This is kind of a takeoff on a technique I use on chicken occasionally. It's basically a medium-slow braise to infuse your potatoes with all the happy liquids.
Very vermouthy potatoes
several boiling potatoes
half a big yellow onion
water or broth
salt, pepper, paprika, marjoram, oregano
an appropriate casserole dish
First, preheat the oven to 350F.
Slice potatoes into thin slices. It's safest to cut them in half, then put them cut side down and chop half-moons. Flat surface! I had four potatoes. Peel and slice half an onion thinly as well. If you want to avoid long, stringy onion business, cut the half-moons across a couple times.
Now it's time for assembly. Put a single layer of potatoes in your casserole. Sprinkle on some paprika, a pinch of salt, some pepper, and a little marjoram or oregano. Add a layer of onions and spice again. Add a layer of potatoes and spice again.
I just stopped there and used up all my everything in three layers, but you can clearly make a thicker, multi-layered potato business if you want to, for instance, use a loaf pan, or use a whole bunch more potato and onion.
When you've come to your last potato layer, it's time for liquid. Pour a cup or so of water or broth over the pan. Add a big slug of vermouth. Add a good splash of olive oil. Now take a good look at the pan. You want liquid to come about 2/3 of the way up to the surface of the potatoes, or a little higher. If you don't have enough liquids, add some more of whichever sounds tastiest. I wouldn't put in much more oil, but everything else is fair game. As you can tell by the title, I added quite a lot of vermouth, maybe 1/2 or 2/3 cup total. I like vermouth, though. You can clearly just do an all-broth version, or even an all-water if you don't have much of a mouth for spice.
Now put your dish in the oven. Notice that it only took you Maybe ten minutes to make that entire thing.
Let bake for a half hour or so, then check and rotate, tilting the pan to get liquid everywhere. When the potatoes are browned and lovely on top, take them out of the oven.
I ate mine with a bunch of pickles and a whack of mustard.

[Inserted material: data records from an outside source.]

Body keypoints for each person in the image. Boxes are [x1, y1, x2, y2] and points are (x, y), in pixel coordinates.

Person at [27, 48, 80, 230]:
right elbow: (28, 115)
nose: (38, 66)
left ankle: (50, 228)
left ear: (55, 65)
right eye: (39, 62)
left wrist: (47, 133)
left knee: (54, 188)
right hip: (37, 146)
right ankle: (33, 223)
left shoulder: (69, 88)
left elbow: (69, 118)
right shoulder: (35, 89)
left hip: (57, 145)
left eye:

Other things that would've been good: cold salami, sauerkraut if you like that sort of thing, a chunk of sharp cheese. Or you could make salatka (Polish for salad!): mix a couple spoonfuls cottage cheese with a little sour cream; add a bunch of chopped radishes and some salt and pepper; put on hot rye toast and eat. Or you could just have radishes without any sort of dairy, or a cold (potentially pickled) beet salad. It will be awesome.
In the morning, you will probably have leftovers. You could definitely just eat them plain for breakfast. However! You could also use them, as I did, to make egg mess.
Put leftover potatoes in an appropriate pan for scrambling an egg. Warm them up. When things are starting to steam, crack an egg over the business. Stir madly to get the egg beaten and distributed everywhere. (Alternately, you can beat the egg before adding, but whatever, we're lazy here.) Cook until egg is done. Eat either alone or with toast for delicious superstarch egg mess sandwich.